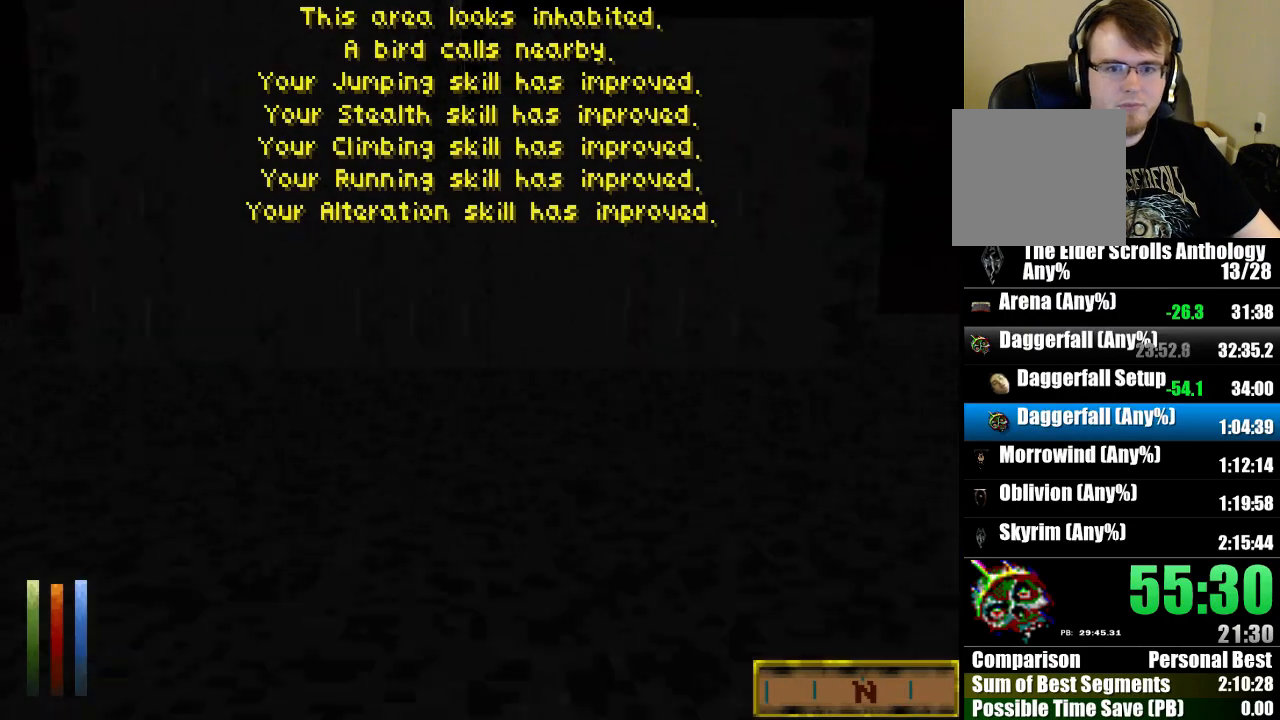
{"keys": ["run", "up"], "mouse": [], "events": []}
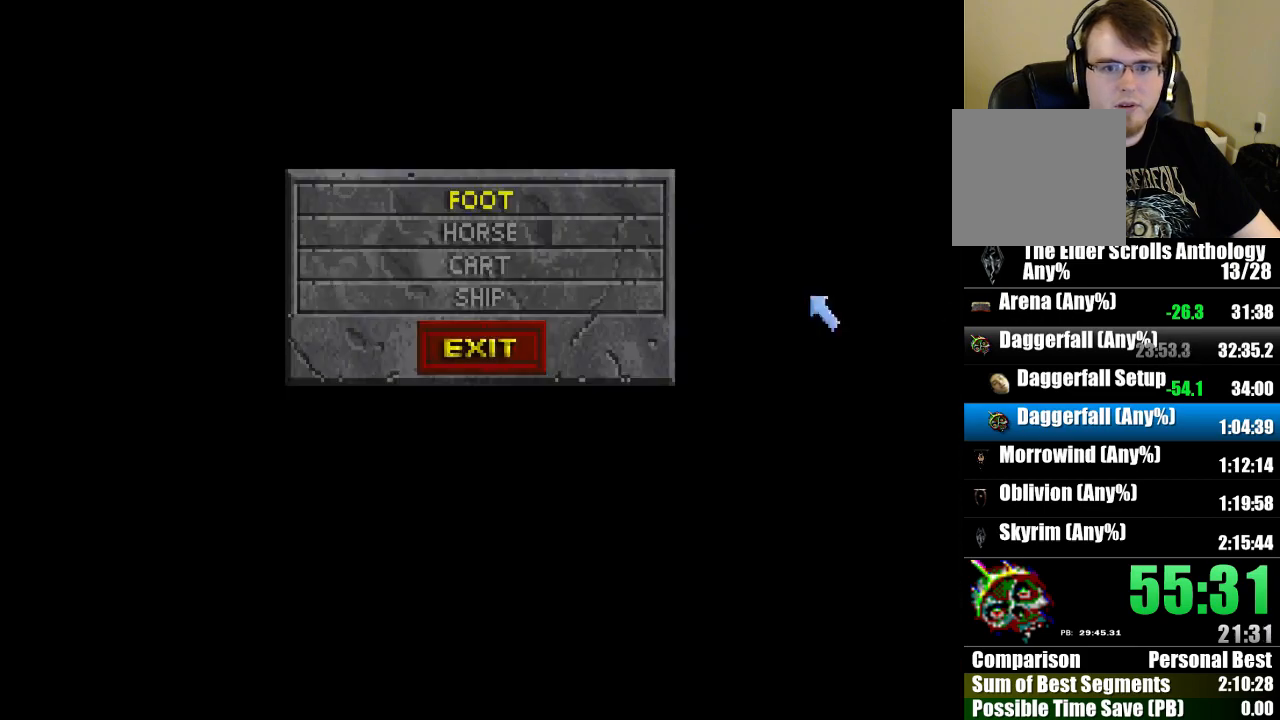
{"keys": ["jump", "run", "up"], "mouse": ["left"], "events": [[33, "jump", "down"], [467, "mouse_left", "down"]]}
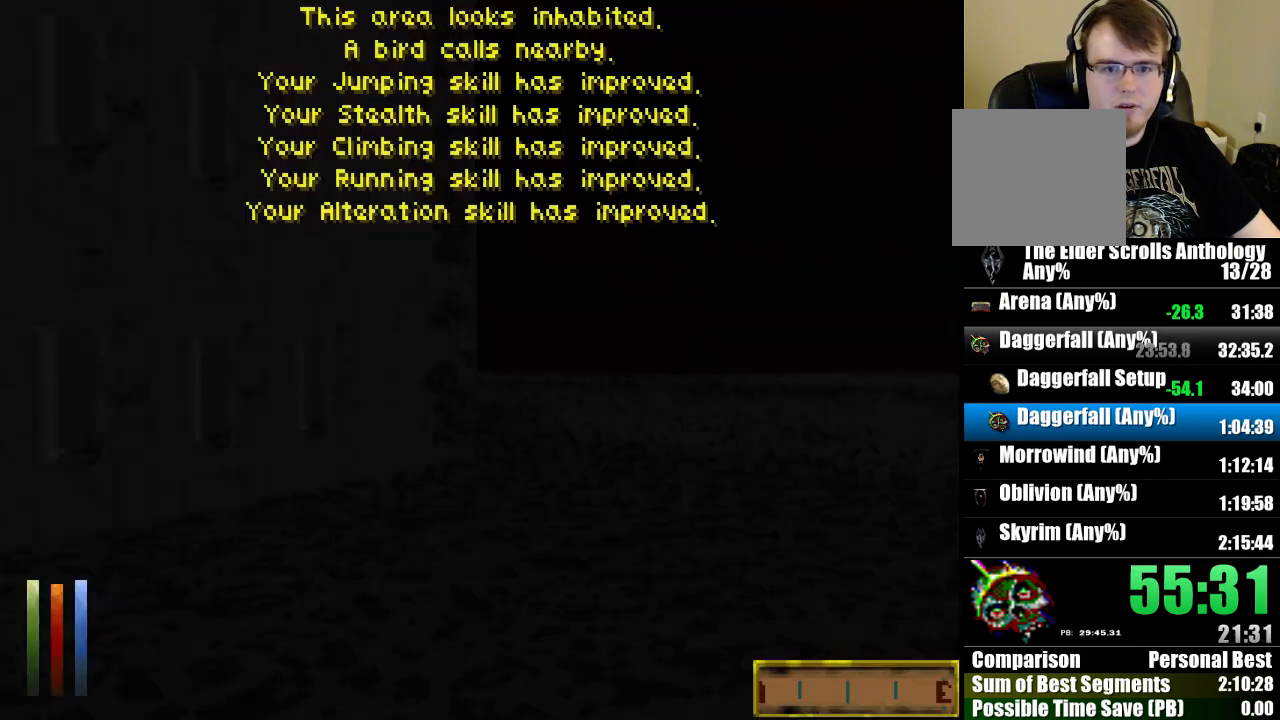
{"keys": ["run", "up"], "mouse": [], "events": [[67, "mouse_left", "up"], [300, "jump", "up"]]}
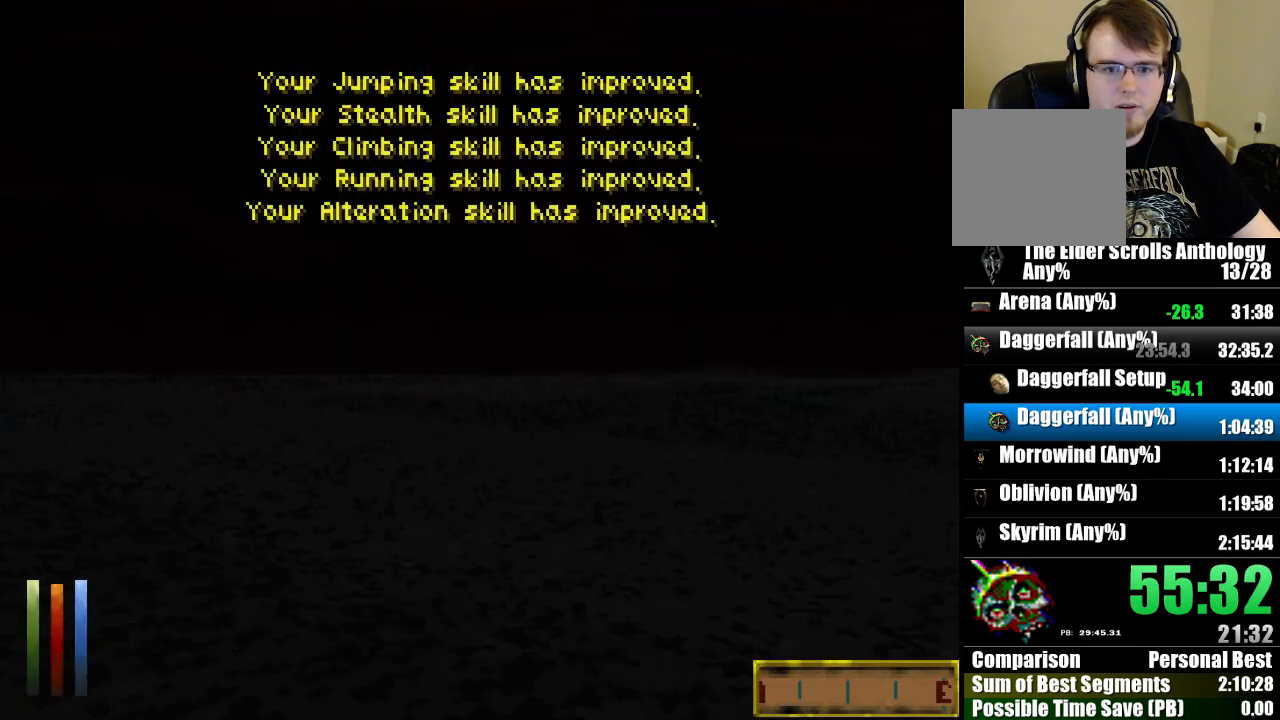
{"keys": ["run", "up"], "mouse": [], "events": []}
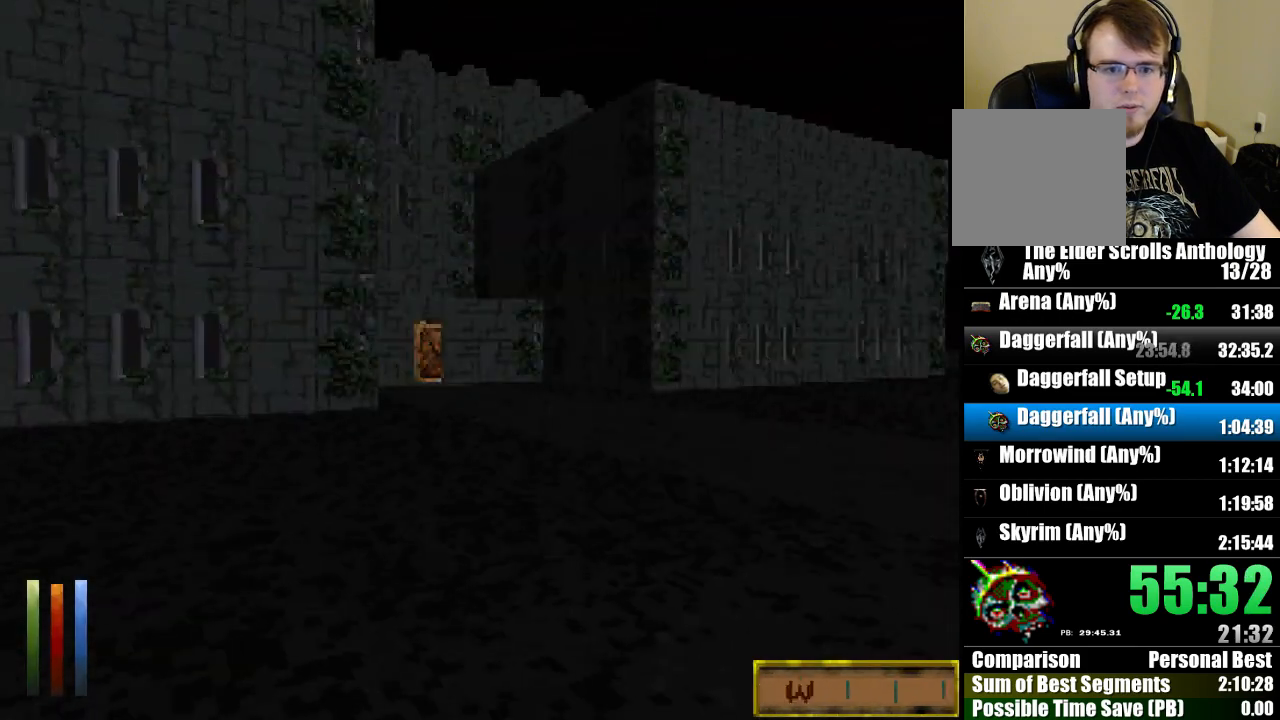
{"keys": ["jump", "run", "up"], "mouse": [], "events": [[267, "jump", "down"]]}
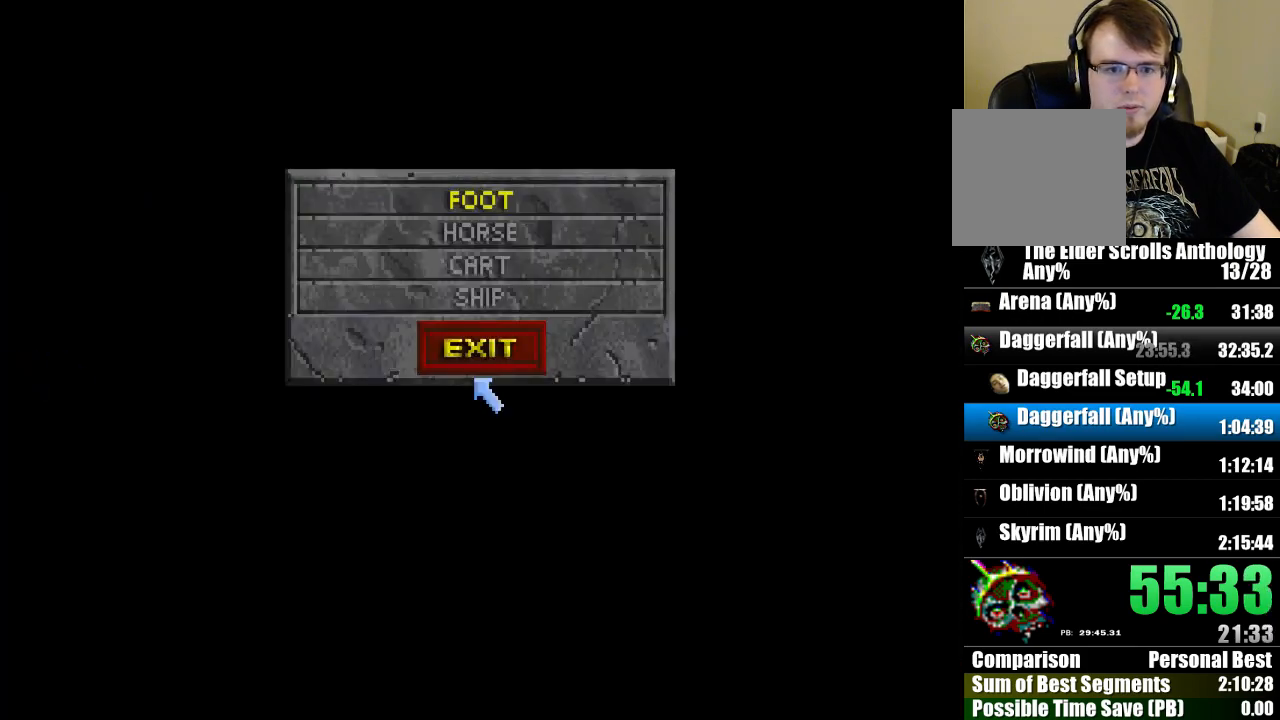
{"keys": ["jump", "run", "up"], "mouse": [], "events": [[67, "mouse_left", "down"], [167, "mouse_left", "up"], [367, "mouse_left", "down"], [467, "mouse_left", "up"]]}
··········
- THE TASK -
A word-for-word copy of the listing is needed, with no pictures in it.

- ANSWER -
{"keys": ["run", "up"], "mouse": [], "events": []}
{"keys": ["jump", "run", "up"], "mouse": ["left"], "events": [[33, "jump", "down"], [467, "mouse_left", "down"]]}
{"keys": ["run", "up"], "mouse": [], "events": [[67, "mouse_left", "up"], [300, "jump", "up"]]}
{"keys": ["run", "up"], "mouse": [], "events": []}
{"keys": ["jump", "run", "up"], "mouse": [], "events": [[267, "jump", "down"]]}
{"keys": ["jump", "run", "up"], "mouse": [], "events": [[67, "mouse_left", "down"], [167, "mouse_left", "up"], [367, "mouse_left", "down"], [467, "mouse_left", "up"]]}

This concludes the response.